== Excerpted data ==
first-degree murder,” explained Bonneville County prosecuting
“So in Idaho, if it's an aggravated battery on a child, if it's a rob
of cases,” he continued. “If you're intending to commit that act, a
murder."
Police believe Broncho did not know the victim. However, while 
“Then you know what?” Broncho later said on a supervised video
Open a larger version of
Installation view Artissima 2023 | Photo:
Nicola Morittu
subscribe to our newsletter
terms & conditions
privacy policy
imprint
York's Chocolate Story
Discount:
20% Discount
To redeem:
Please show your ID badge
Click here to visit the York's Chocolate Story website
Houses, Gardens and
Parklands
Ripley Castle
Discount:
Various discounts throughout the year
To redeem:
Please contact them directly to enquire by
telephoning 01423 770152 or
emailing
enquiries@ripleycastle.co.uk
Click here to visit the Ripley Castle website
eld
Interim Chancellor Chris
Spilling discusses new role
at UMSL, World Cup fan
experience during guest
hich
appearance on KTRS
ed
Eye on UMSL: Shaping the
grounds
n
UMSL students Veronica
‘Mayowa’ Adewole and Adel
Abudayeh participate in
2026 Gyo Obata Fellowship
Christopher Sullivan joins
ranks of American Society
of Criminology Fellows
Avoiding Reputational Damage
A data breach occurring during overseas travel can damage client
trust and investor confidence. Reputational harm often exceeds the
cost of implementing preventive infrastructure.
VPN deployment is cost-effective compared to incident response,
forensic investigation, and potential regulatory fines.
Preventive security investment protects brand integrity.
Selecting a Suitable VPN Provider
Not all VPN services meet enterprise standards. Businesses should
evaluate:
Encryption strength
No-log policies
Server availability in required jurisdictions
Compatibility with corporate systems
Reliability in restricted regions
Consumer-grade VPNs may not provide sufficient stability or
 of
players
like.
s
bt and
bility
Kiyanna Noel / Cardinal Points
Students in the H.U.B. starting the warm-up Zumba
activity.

== Activity ==
Each line of the records above, from the first through the one containing "experience during guest", is to be retyped exactly; no other line belongs.

== Answer for the task ==
first-degree murder,” explained Bonneville County prosecuting
“So in Idaho, if it's an aggravated battery on a child, if it's a rob
of cases,” he continued. “If you're intending to commit that act, a
murder."
Police believe Broncho did not know the victim. However, while 
“Then you know what?” Broncho later said on a supervised video
Open a larger version of
Installation view Artissima 2023 | Photo:
Nicola Morittu
subscribe to our newsletter
terms & conditions
privacy policy
imprint
York's Chocolate Story
Discount:
20% Discount
To redeem:
Please show your ID badge
Click here to visit the York's Chocolate Story website
Houses, Gardens and
Parklands
Ripley Castle
Discount:
Various discounts throughout the year
To redeem:
Please contact them directly to enquire by
telephoning 01423 770152 or
emailing
enquiries@ripleycastle.co.uk
Click here to visit the Ripley Castle website
eld
Interim Chancellor Chris
Spilling discusses new role
at UMSL, World Cup fan
experience during guest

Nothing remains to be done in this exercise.